Anxiety is a uniquely human disease. It’s an unwelcome byproduct of our ability to imagine: to create a world in our minds that does not match the immediate input of our senses. Because we can feed these fabricated images and experiences back to ourselves, and because the less sophisticated parts of our brains lack the ability to distinguish between those imagined experiences and real ones, we can trigger the same biological fight-or-flight responses in our bodies that are meant to deal with real, immediate danger simply by thinking about hypothetical threats.

The book Stumbling on Happiness clued me in to some of these weird psychological wirings that we have. Another fascinating one that I’ve mentioned before is that we have enormous trouble disentangling feelings we are actually experiencing at the present moment from feelings we imagine ourselves to be having in hypothetical situations. An everyday example: when you’re inside a warm building, the idea of going outside into subzero cold doesn’t seem nearly as daunting as it does when you’ve been walking down the street into the wind for ten minutes. It’s nearly impossible to separate the current feeling of comfort and warmth from the imagined experience of walking in the cold.

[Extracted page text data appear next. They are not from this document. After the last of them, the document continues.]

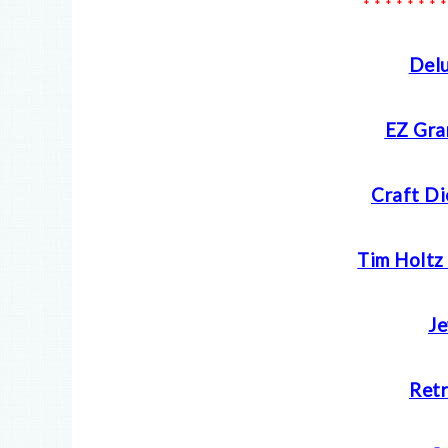
* * * * * * * *
Delu
EZ Gra
Craft Di
Tim Holtz
Je
Retr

There is a reason that anxiety does not exist in the rest of the natural world. Although nature is hardly the gold standard for human behaviour, it’s often a useful example; it’s had ridiculously long to work out the kinks and settle into successful ways of doing things.

Evolution, for example, is often a hugely useful approach to developing anything from poems to dishwashers to computer software. Evolution has no anxiety whatsoever. It constantly tests new variation, using the real world to eliminate the unsuccessful attempts. To evolve is to find the better way by messing up as much as you can, fearlessly.